▶ Exercise requirements
The stretch wanted below opens at the line containing "Batas konfirmasi pendaftaran" and closes at the line containing "coeur du jeu". Please return it exactly, with no other lines.

▶ Data under study
⁂

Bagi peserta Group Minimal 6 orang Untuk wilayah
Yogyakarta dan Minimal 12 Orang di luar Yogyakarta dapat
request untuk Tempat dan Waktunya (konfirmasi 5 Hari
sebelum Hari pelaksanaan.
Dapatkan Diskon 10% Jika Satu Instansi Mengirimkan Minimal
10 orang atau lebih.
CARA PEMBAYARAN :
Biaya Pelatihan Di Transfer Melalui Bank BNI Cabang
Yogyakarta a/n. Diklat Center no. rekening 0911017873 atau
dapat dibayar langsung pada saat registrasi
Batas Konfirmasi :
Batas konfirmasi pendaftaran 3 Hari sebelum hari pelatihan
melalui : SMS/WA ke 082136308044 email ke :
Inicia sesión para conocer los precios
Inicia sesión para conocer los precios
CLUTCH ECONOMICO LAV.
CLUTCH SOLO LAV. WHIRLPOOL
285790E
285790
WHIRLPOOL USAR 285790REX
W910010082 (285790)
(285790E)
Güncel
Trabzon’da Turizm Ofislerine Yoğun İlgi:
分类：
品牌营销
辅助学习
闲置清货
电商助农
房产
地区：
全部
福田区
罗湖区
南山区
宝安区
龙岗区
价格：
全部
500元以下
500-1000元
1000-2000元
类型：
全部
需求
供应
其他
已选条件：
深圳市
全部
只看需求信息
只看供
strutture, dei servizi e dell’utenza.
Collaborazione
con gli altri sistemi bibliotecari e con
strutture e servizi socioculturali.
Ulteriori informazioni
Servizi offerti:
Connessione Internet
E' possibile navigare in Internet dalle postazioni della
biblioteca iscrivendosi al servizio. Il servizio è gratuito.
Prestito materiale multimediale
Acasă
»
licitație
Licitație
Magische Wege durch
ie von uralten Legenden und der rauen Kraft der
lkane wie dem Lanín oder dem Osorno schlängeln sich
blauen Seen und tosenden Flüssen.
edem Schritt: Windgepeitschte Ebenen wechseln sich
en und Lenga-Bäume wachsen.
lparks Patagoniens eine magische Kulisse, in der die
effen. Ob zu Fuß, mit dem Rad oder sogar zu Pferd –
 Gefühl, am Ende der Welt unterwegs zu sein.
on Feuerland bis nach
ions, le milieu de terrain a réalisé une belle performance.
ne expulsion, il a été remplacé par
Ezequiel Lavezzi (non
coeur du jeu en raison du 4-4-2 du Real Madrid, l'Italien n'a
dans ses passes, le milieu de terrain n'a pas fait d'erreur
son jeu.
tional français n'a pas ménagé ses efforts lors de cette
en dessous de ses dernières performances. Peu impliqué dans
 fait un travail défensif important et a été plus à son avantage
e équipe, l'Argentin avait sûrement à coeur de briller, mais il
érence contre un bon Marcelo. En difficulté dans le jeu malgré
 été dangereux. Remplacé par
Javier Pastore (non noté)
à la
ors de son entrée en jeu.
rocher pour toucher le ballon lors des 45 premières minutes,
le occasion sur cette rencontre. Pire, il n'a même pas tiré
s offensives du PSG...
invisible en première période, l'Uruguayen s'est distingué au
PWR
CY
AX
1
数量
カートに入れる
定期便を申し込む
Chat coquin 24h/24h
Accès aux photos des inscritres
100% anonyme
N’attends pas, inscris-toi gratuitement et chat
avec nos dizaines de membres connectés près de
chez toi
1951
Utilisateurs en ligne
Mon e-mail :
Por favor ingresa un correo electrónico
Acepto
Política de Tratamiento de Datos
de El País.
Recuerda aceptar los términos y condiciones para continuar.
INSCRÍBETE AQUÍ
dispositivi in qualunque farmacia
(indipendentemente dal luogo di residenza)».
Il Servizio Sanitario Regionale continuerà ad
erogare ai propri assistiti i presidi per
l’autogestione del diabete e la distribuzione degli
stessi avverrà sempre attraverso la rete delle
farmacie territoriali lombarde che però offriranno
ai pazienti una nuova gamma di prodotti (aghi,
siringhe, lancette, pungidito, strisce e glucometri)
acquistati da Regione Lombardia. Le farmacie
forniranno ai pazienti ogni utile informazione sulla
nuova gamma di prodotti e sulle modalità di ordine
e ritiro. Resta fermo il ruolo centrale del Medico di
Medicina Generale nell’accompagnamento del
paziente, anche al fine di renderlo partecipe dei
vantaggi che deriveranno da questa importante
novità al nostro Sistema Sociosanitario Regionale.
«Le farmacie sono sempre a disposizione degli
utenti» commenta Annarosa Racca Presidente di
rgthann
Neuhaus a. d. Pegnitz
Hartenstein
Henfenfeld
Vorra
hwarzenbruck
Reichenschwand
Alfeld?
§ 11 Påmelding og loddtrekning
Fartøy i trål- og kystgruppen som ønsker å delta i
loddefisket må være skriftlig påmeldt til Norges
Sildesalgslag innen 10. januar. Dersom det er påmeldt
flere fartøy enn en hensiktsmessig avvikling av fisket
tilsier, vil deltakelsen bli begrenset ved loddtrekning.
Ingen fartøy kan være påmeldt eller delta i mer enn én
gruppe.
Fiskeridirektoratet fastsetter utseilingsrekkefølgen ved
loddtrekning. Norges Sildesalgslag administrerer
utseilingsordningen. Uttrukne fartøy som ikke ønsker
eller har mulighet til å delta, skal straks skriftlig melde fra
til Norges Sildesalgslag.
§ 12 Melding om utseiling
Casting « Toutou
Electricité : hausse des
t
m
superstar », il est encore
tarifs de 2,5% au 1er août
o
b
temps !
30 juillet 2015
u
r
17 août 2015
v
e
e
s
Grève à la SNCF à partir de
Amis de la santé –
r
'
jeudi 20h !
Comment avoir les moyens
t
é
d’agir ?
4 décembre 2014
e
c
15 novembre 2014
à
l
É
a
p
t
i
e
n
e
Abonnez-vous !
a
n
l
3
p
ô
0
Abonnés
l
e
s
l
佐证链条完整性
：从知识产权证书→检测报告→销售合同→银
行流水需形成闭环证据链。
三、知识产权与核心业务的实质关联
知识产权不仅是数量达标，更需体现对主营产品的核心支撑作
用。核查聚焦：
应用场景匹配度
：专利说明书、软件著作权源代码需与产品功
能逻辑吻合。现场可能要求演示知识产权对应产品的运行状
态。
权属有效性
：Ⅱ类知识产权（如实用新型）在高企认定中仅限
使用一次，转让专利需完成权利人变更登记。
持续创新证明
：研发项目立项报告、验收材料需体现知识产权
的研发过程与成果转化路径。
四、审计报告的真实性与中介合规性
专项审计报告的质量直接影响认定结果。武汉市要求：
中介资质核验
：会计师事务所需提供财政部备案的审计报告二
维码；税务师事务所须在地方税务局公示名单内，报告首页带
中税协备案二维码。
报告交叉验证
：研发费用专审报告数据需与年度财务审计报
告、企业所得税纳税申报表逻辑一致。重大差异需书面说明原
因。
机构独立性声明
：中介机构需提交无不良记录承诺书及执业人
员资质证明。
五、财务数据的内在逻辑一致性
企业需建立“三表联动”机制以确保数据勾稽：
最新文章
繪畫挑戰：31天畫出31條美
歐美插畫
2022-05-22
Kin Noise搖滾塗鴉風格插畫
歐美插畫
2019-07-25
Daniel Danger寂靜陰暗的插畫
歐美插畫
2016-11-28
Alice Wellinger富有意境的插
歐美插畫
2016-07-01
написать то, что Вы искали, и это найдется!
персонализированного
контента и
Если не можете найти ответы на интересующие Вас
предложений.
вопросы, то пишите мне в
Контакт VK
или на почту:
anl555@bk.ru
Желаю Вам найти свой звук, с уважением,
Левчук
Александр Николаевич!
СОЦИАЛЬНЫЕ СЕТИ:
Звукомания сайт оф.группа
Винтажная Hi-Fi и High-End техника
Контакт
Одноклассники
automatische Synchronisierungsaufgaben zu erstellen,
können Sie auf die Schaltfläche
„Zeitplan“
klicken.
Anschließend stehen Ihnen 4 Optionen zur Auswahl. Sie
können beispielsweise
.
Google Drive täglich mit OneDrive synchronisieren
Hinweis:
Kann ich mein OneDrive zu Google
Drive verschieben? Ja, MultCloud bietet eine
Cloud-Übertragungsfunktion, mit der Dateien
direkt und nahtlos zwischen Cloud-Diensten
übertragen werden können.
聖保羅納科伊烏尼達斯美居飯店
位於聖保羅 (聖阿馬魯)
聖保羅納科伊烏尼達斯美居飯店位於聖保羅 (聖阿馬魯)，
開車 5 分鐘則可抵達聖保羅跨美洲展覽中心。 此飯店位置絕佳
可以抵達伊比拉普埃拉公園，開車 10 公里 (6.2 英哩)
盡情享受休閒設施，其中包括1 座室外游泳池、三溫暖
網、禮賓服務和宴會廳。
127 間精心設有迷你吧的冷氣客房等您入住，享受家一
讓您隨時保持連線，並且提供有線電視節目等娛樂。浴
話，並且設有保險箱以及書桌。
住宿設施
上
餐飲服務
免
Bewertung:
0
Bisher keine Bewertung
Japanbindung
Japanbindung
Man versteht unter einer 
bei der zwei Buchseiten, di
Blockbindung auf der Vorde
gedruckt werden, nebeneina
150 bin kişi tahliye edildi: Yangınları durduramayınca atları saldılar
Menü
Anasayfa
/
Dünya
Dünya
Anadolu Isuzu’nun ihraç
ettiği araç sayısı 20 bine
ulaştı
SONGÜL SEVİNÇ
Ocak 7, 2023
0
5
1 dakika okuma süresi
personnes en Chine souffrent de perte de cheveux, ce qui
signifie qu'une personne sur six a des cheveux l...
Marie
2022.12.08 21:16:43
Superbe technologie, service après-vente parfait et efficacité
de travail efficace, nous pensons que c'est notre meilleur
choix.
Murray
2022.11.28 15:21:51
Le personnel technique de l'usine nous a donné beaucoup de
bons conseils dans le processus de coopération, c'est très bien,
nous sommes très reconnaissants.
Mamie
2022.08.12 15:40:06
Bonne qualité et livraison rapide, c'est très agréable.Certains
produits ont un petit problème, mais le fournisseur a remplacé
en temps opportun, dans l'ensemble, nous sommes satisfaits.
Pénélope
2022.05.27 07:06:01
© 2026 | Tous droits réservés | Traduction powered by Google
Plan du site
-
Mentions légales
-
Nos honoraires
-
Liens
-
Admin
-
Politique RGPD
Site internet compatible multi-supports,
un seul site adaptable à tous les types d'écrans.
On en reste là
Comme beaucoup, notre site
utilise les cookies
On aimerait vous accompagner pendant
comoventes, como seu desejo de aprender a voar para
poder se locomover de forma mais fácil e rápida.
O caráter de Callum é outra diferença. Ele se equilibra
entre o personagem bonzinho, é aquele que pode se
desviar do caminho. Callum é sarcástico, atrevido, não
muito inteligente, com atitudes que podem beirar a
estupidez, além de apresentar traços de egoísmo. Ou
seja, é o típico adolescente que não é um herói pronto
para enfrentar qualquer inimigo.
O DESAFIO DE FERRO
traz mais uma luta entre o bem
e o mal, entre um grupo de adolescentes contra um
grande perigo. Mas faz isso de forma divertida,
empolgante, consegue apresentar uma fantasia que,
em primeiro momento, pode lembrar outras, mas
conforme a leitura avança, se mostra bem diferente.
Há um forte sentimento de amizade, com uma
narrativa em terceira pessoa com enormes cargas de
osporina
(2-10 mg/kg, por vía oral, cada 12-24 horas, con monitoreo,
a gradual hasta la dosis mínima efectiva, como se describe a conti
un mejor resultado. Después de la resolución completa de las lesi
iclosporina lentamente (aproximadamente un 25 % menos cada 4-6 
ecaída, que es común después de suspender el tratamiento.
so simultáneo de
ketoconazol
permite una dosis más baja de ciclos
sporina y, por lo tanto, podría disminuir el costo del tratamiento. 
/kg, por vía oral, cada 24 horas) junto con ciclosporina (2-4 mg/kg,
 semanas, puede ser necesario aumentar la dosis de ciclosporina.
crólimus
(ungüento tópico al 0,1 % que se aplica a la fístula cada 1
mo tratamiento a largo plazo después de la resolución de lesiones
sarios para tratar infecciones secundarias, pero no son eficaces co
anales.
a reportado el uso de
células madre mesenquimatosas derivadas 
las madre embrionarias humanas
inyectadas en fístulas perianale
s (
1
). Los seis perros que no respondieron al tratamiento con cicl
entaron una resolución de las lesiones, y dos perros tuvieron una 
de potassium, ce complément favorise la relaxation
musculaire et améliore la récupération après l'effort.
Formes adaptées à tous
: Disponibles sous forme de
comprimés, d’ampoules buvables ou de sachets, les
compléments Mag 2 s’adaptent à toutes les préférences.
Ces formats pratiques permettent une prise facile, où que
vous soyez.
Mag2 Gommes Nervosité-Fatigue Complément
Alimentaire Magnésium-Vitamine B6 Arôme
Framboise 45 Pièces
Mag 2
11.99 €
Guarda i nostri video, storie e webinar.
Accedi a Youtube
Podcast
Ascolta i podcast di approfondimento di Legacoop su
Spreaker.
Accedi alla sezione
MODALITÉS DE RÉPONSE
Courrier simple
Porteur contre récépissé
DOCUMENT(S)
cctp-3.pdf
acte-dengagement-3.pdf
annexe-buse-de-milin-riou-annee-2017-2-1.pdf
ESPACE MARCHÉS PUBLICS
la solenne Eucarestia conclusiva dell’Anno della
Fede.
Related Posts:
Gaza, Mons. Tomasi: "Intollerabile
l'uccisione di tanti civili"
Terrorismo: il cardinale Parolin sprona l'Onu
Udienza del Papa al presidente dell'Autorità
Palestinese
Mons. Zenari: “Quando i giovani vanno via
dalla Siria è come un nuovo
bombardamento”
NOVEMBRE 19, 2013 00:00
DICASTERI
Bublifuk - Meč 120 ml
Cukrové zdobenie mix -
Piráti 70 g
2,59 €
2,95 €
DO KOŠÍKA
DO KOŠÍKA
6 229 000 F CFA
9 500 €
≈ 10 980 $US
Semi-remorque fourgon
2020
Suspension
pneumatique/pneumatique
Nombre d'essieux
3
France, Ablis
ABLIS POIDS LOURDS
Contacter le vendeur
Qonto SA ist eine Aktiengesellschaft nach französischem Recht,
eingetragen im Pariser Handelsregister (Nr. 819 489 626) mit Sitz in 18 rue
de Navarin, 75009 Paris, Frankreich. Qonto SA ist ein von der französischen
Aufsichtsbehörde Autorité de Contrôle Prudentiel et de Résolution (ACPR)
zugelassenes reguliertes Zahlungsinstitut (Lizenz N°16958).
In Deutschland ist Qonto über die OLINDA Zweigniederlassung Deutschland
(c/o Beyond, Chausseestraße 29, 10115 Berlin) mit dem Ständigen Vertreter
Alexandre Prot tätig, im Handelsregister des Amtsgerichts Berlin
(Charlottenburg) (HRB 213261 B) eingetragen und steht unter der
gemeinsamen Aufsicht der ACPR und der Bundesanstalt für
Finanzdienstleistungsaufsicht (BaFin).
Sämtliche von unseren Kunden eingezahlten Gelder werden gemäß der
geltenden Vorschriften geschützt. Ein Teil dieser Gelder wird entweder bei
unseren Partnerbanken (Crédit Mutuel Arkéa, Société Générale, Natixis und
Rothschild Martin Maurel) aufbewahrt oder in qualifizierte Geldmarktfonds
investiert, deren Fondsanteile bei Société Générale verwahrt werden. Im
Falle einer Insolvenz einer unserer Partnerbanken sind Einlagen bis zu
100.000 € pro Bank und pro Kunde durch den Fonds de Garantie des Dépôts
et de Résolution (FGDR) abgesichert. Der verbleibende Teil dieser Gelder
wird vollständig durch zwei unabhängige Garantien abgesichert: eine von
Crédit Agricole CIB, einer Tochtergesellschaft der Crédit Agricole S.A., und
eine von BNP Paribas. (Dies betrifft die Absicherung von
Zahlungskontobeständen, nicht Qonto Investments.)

⁂

▶ Answer to the problem
Batas konfirmasi pendaftaran 3 Hari sebelum hari pelatihan
melalui : SMS/WA ke 082136308044 email ke :
Inicia sesión para conocer los precios
Inicia sesión para conocer los precios
CLUTCH ECONOMICO LAV.
CLUTCH SOLO LAV. WHIRLPOOL
285790E
285790
WHIRLPOOL USAR 285790REX
W910010082 (285790)
(285790E)
Güncel
Trabzon’da Turizm Ofislerine Yoğun İlgi:
分类：
品牌营销
辅助学习
闲置清货
电商助农
房产
地区：
全部
福田区
罗湖区
南山区
宝安区
龙岗区
价格：
全部
500元以下
500-1000元
1000-2000元
类型：
全部
需求
供应
其他
已选条件：
深圳市
全部
只看需求信息
只看供
strutture, dei servizi e dell’utenza.
Collaborazione
con gli altri sistemi bibliotecari e con
strutture e servizi socioculturali.
Ulteriori informazioni
Servizi offerti:
Connessione Internet
E' possibile navigare in Internet dalle postazioni della
biblioteca iscrivendosi al servizio. Il servizio è gratuito.
Prestito materiale multimediale
Acasă
»
licitație
Licitație
Magische Wege durch
ie von uralten Legenden und der rauen Kraft der
lkane wie dem Lanín oder dem Osorno schlängeln sich
blauen Seen und tosenden Flüssen.
edem Schritt: Windgepeitschte Ebenen wechseln sich
en und Lenga-Bäume wachsen.
lparks Patagoniens eine magische Kulisse, in der die
effen. Ob zu Fuß, mit dem Rad oder sogar zu Pferd –
 Gefühl, am Ende der Welt unterwegs zu sein.
on Feuerland bis nach
ions, le milieu de terrain a réalisé une belle performance.
ne expulsion, il a été remplacé par
Ezequiel Lavezzi (non
coeur du jeu en raison du 4-4-2 du Real Madrid, l'Italien n'a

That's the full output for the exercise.